_THE TASK:_ Produce again, without any change, the lines running from the one with "Capture and publish" through the final line of the data below, and only those.
═════ DATA FOR THIS EXERCISE ═════
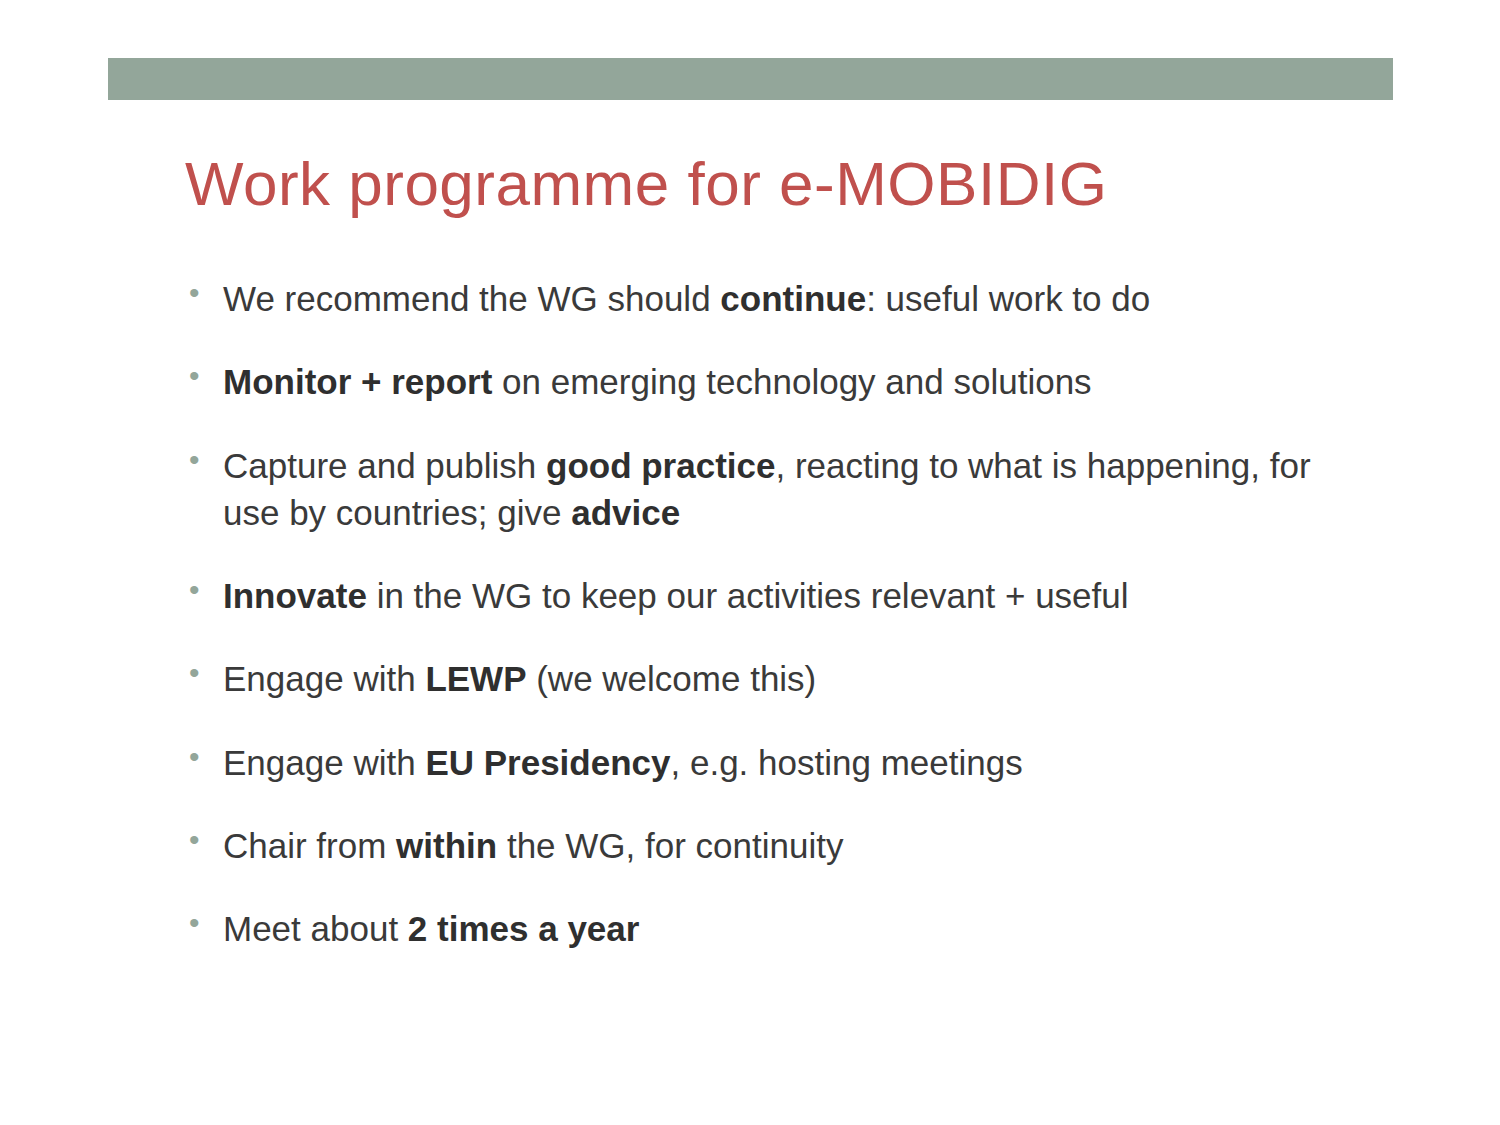Work programme for e-MOBIDIG
We recommend the WG should continue: useful work to do
Monitor + report on emerging technology and solutions
Capture and publish good practice, reacting to what is happening, for use by countries; give advice
Innovate in the WG to keep our activities relevant + useful
Engage with LEWP (we welcome this)
Engage with EU Presidency, e.g. hosting meetings
Chair from within the WG, for continuity
Meet about 2 times a year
═════
_SOLUTION TO THE EXERCISE:_
Capture and publish good practice, reacting to what is happening, for use by countries; give advice
Innovate in the WG to keep our activities relevant + useful
Engage with LEWP (we welcome this)
Engage with EU Presidency, e.g. hosting meetings
Chair from within the WG, for continuity
Meet about 2 times a year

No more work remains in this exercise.